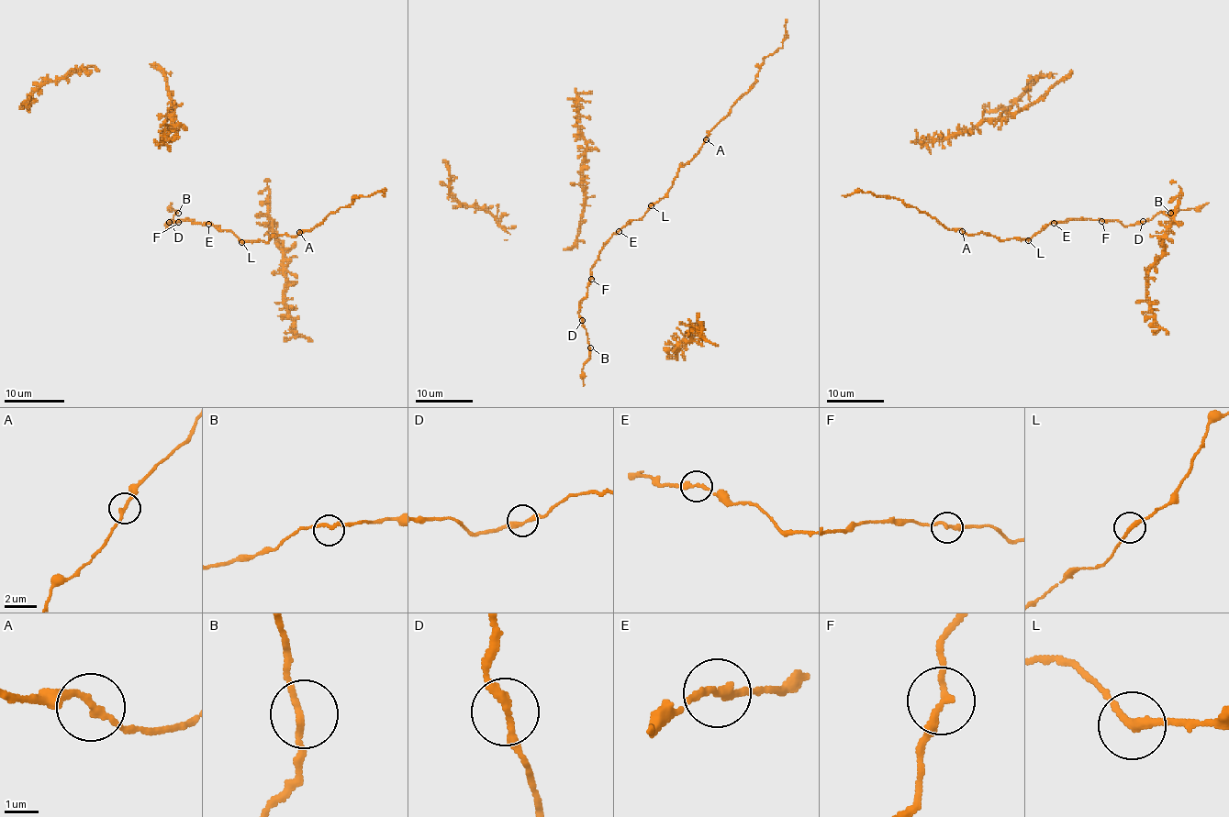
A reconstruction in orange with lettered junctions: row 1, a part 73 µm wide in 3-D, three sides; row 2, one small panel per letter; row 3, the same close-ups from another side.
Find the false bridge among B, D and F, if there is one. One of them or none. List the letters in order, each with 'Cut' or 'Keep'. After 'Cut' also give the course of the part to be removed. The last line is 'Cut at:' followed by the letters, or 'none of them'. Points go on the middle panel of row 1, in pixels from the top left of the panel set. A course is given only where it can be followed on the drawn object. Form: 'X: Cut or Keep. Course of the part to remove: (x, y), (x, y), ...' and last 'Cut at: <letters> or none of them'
B: Keep
D: Keep
F: Keep
Cut at: none of them

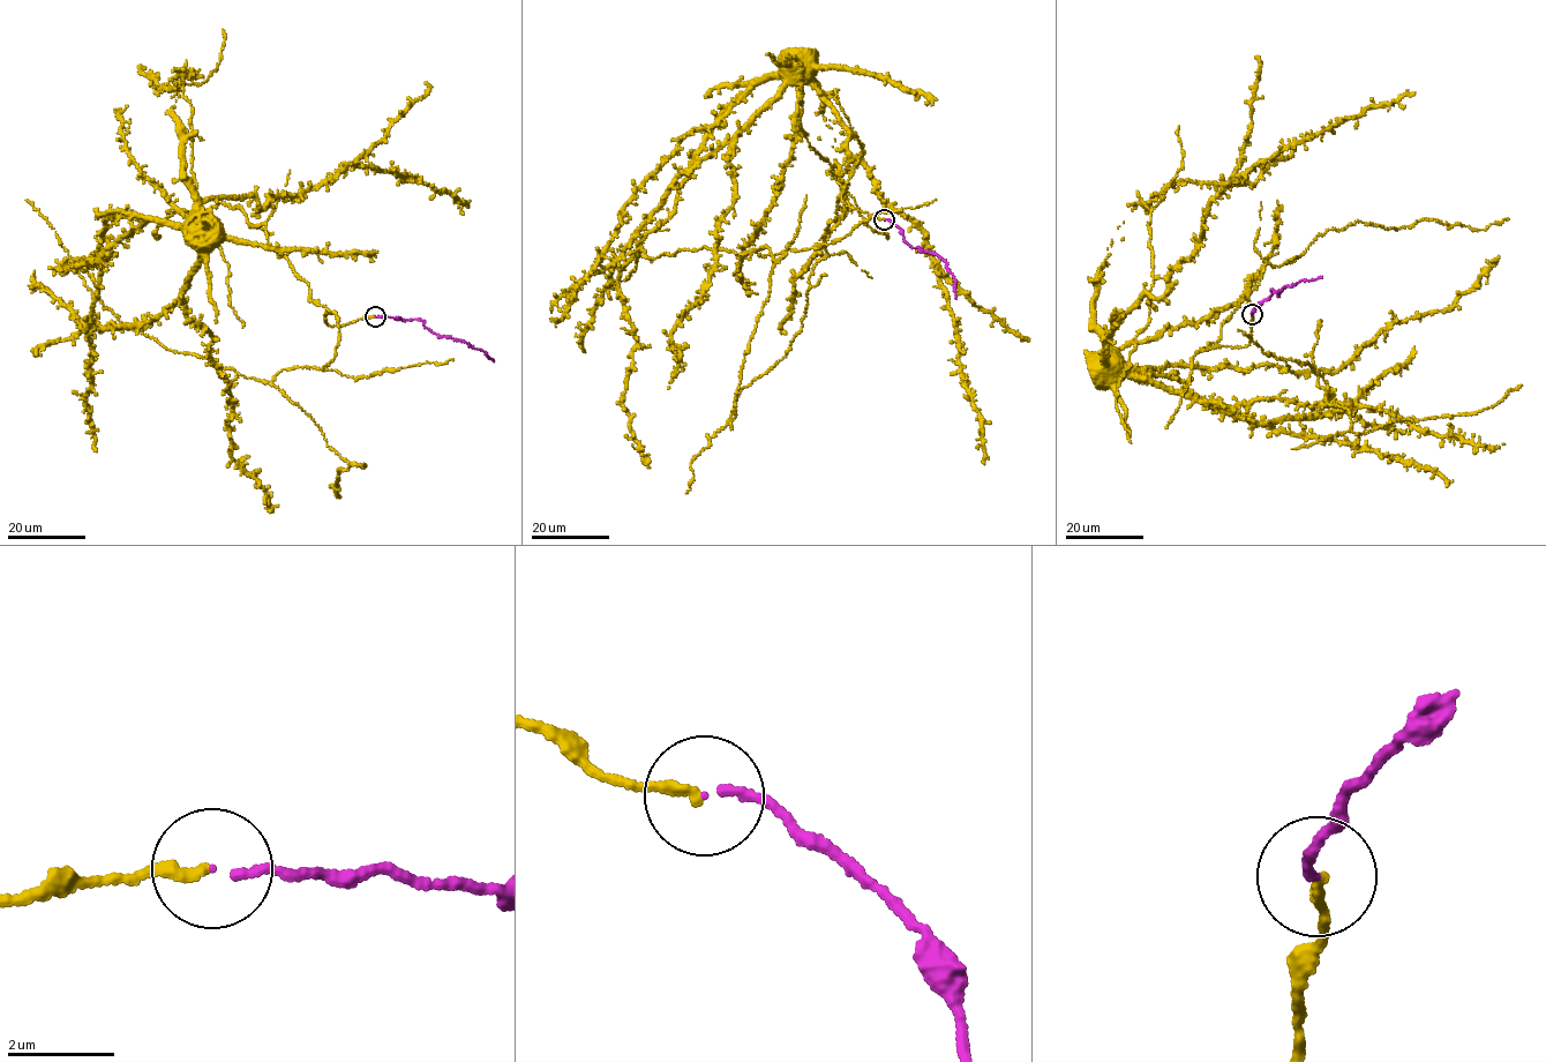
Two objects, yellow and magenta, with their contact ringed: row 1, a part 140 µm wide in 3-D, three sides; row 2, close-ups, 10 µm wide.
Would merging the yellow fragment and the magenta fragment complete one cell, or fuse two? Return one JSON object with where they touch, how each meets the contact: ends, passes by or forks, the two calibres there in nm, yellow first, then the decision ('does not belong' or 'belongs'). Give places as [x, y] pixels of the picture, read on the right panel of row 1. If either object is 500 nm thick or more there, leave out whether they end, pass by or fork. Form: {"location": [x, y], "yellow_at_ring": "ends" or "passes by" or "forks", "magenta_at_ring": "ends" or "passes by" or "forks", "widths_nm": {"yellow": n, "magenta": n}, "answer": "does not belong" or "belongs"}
{"location": [1252, 314], "yellow_at_ring": "ends", "magenta_at_ring": "ends", "widths_nm": {"yellow": 200, "magenta": 110}, "answer": "belongs"}

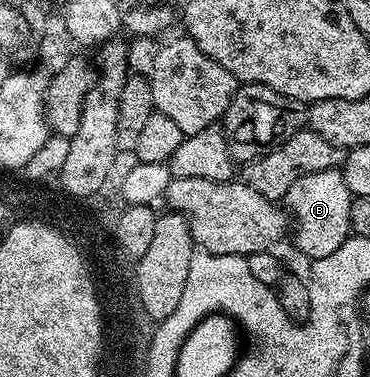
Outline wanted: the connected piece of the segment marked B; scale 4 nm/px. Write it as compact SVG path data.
M339 168L317 170L317 174L305 174L305 178L297 178L293 186L289 186L285 197L285 211L293 225L295 244L308 256L308 261L326 258L352 235L351 231L351 202L352 194L349 186L345 186L345 178Z

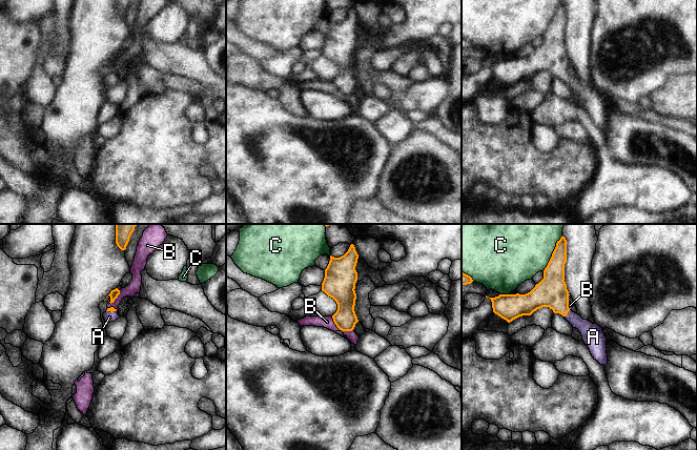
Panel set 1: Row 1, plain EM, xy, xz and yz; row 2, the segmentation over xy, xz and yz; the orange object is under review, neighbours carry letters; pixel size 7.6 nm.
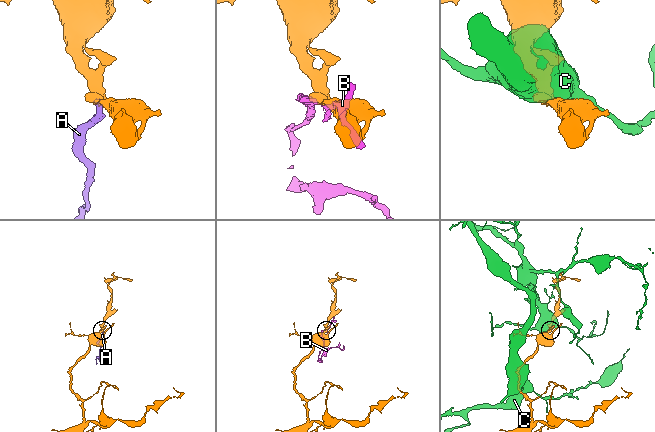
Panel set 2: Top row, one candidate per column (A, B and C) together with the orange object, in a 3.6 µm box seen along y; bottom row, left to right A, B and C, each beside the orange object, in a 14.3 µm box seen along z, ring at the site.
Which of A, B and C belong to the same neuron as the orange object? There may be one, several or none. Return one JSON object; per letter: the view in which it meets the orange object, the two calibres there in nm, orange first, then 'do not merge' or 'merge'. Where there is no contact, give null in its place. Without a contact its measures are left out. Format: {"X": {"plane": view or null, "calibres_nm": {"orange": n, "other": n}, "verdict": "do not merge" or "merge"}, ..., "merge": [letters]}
{"A": {"plane": "yz", "calibres_nm": {"orange": 240, "other": 160}, "verdict": "merge"}, "B": {"plane": "xz", "calibres_nm": {"orange": 170, "other": 100}, "verdict": "do not merge"}, "C": {"plane": "yz", "calibres_nm": {"orange": 190, "other": 500}, "verdict": "do not merge"}, "merge": ["A"]}

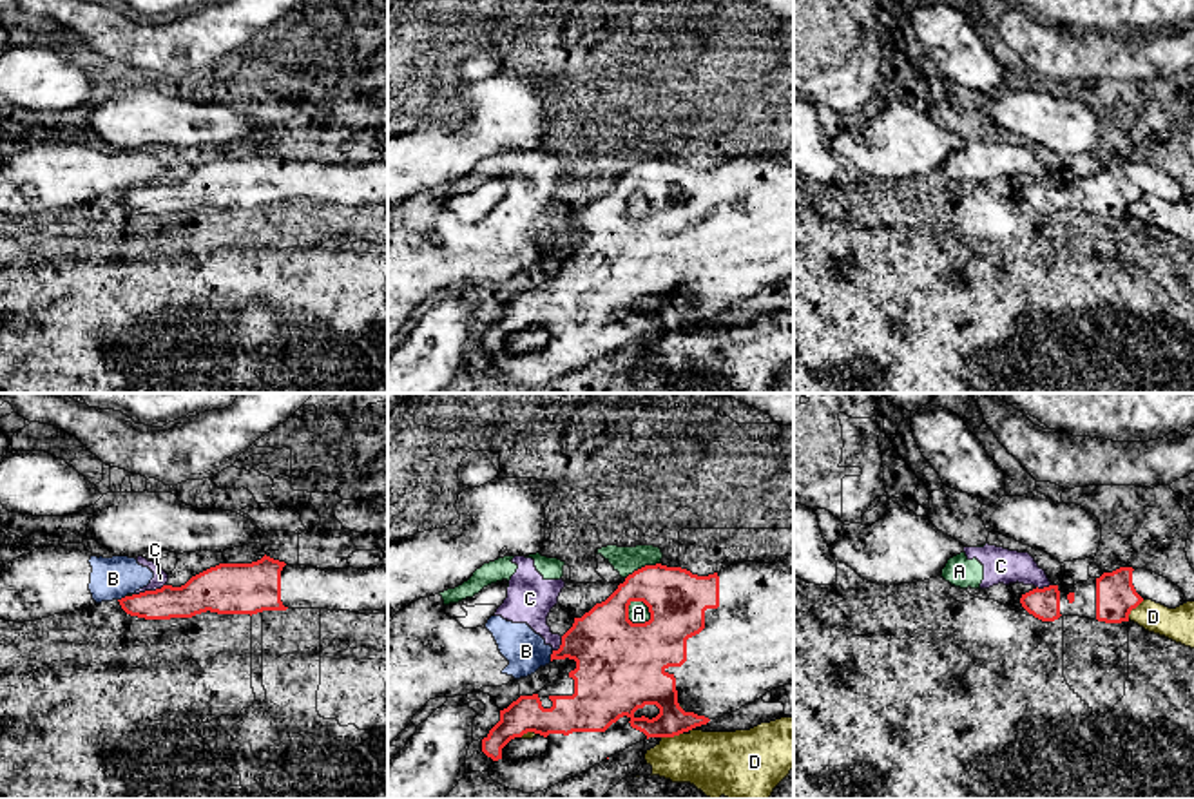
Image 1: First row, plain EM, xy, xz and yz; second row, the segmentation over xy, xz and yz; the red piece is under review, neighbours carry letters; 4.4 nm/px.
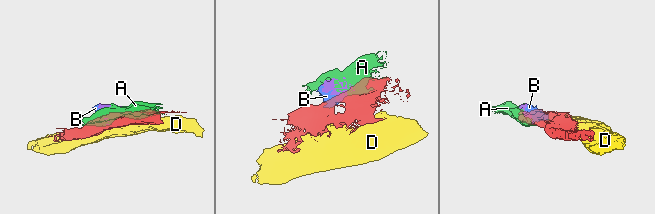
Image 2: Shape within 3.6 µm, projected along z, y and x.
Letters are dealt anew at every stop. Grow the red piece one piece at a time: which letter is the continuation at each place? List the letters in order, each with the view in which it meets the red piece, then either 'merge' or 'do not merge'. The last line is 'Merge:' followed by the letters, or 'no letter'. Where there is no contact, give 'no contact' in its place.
A: meets red in xz; do not merge
B: meets red in xz; do not merge
C: meets red in xy; do not merge
D: meets red in xz; do not merge
Merge: no letter

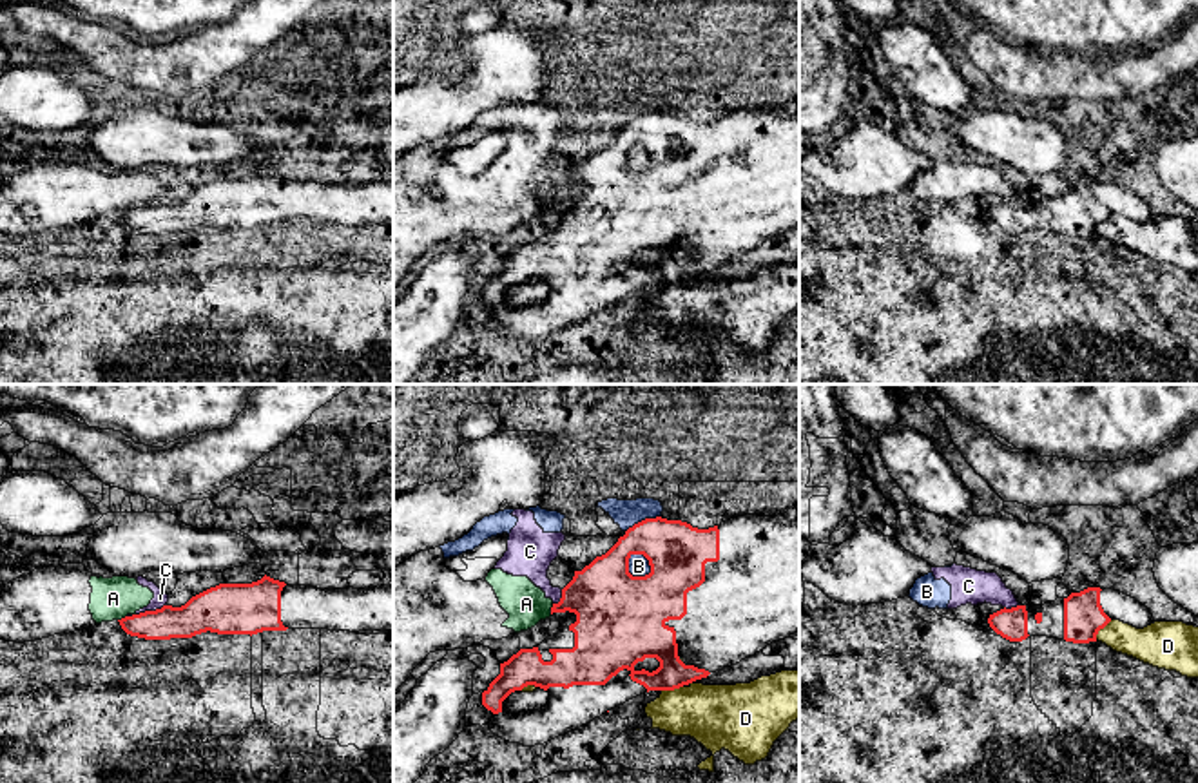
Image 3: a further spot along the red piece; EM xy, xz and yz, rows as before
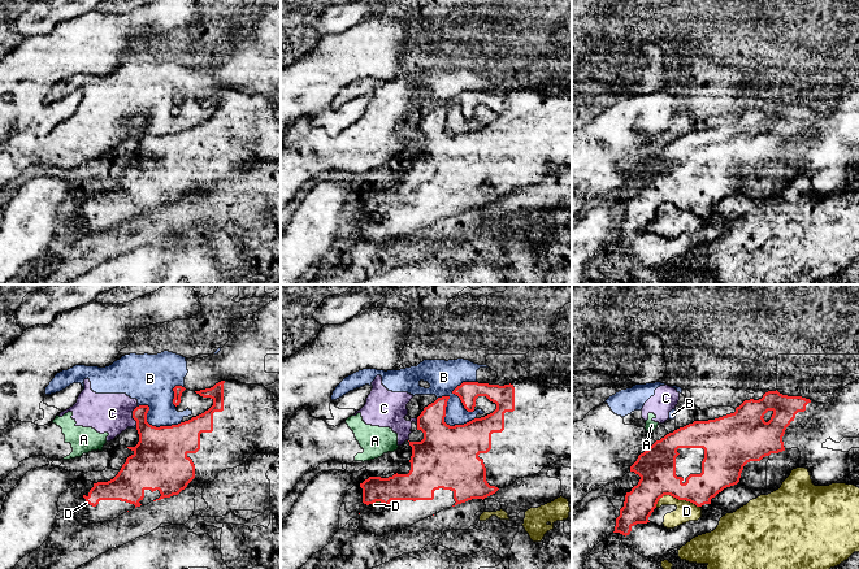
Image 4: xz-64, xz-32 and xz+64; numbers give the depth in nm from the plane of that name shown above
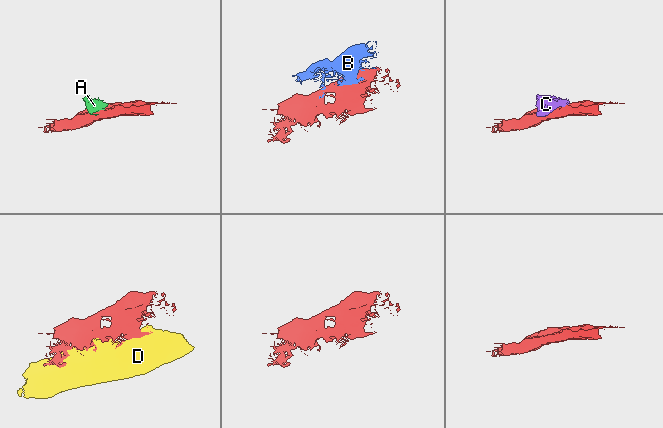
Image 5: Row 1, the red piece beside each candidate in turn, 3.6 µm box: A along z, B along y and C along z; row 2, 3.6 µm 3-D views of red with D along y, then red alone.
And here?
A: meets red in xz; do not merge
B: meets red in xz; do not merge
C: meets red in xy; do not merge
D: meets red in xz; do not merge
Merge: no letter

####

**What is needed**. Among the lines of the data, some may contain the string "beside"; report how many, and nothing more.

**Response to this task**. 2